• [About this exercise]
Reproduce the following data verbatim, line for line, without changing anything.
- Opening Delimiter -
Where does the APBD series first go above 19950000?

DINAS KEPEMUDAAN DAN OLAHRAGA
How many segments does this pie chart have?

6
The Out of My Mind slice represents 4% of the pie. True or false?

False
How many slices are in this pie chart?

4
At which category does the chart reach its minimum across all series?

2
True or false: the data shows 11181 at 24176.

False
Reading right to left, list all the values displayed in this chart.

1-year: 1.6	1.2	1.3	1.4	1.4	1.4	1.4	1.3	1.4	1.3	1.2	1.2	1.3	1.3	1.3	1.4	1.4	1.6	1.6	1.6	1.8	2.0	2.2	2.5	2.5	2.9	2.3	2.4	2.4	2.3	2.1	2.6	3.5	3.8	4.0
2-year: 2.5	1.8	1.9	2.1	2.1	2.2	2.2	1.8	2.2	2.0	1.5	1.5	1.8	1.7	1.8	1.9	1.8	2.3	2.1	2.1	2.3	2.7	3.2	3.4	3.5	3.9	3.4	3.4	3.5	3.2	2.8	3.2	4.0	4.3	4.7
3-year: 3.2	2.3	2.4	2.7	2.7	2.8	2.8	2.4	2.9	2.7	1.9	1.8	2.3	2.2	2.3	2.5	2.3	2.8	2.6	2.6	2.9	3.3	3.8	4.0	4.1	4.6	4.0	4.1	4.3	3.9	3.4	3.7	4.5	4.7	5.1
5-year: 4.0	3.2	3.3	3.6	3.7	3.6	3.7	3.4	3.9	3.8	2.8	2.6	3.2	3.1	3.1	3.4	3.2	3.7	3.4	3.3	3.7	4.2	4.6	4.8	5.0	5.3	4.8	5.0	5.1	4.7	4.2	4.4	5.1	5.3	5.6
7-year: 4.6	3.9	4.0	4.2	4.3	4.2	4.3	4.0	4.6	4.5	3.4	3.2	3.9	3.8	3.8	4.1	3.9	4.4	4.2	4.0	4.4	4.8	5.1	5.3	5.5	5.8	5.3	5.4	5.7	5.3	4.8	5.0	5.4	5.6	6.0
- Closing Delimiter -
• [Your solution]
Where does the APBD series first go above 19950000?

DINAS KEPEMUDAAN DAN OLAHRAGA
How many segments does this pie chart have?

6
The Out of My Mind slice represents 4% of the pie. True or false?

False
How many slices are in this pie chart?

4
At which category does the chart reach its minimum across all series?

2
True or false: the data shows 11181 at 24176.

False
Reading right to left, list all the values displayed in this chart.

1-year: 1.6	1.2	1.3	1.4	1.4	1.4	1.4	1.3	1.4	1.3	1.2	1.2	1.3	1.3	1.3	1.4	1.4	1.6	1.6	1.6	1.8	2.0	2.2	2.5	2.5	2.9	2.3	2.4	2.4	2.3	2.1	2.6	3.5	3.8	4.0
2-year: 2.5	1.8	1.9	2.1	2.1	2.2	2.2	1.8	2.2	2.0	1.5	1.5	1.8	1.7	1.8	1.9	1.8	2.3	2.1	2.1	2.3	2.7	3.2	3.4	3.5	3.9	3.4	3.4	3.5	3.2	2.8	3.2	4.0	4.3	4.7
3-year: 3.2	2.3	2.4	2.7	2.7	2.8	2.8	2.4	2.9	2.7	1.9	1.8	2.3	2.2	2.3	2.5	2.3	2.8	2.6	2.6	2.9	3.3	3.8	4.0	4.1	4.6	4.0	4.1	4.3	3.9	3.4	3.7	4.5	4.7	5.1
5-year: 4.0	3.2	3.3	3.6	3.7	3.6	3.7	3.4	3.9	3.8	2.8	2.6	3.2	3.1	3.1	3.4	3.2	3.7	3.4	3.3	3.7	4.2	4.6	4.8	5.0	5.3	4.8	5.0	5.1	4.7	4.2	4.4	5.1	5.3	5.6
7-year: 4.6	3.9	4.0	4.2	4.3	4.2	4.3	4.0	4.6	4.5	3.4	3.2	3.9	3.8	3.8	4.1	3.9	4.4	4.2	4.0	4.4	4.8	5.1	5.3	5.5	5.8	5.3	5.4	5.7	5.3	4.8	5.0	5.4	5.6	6.0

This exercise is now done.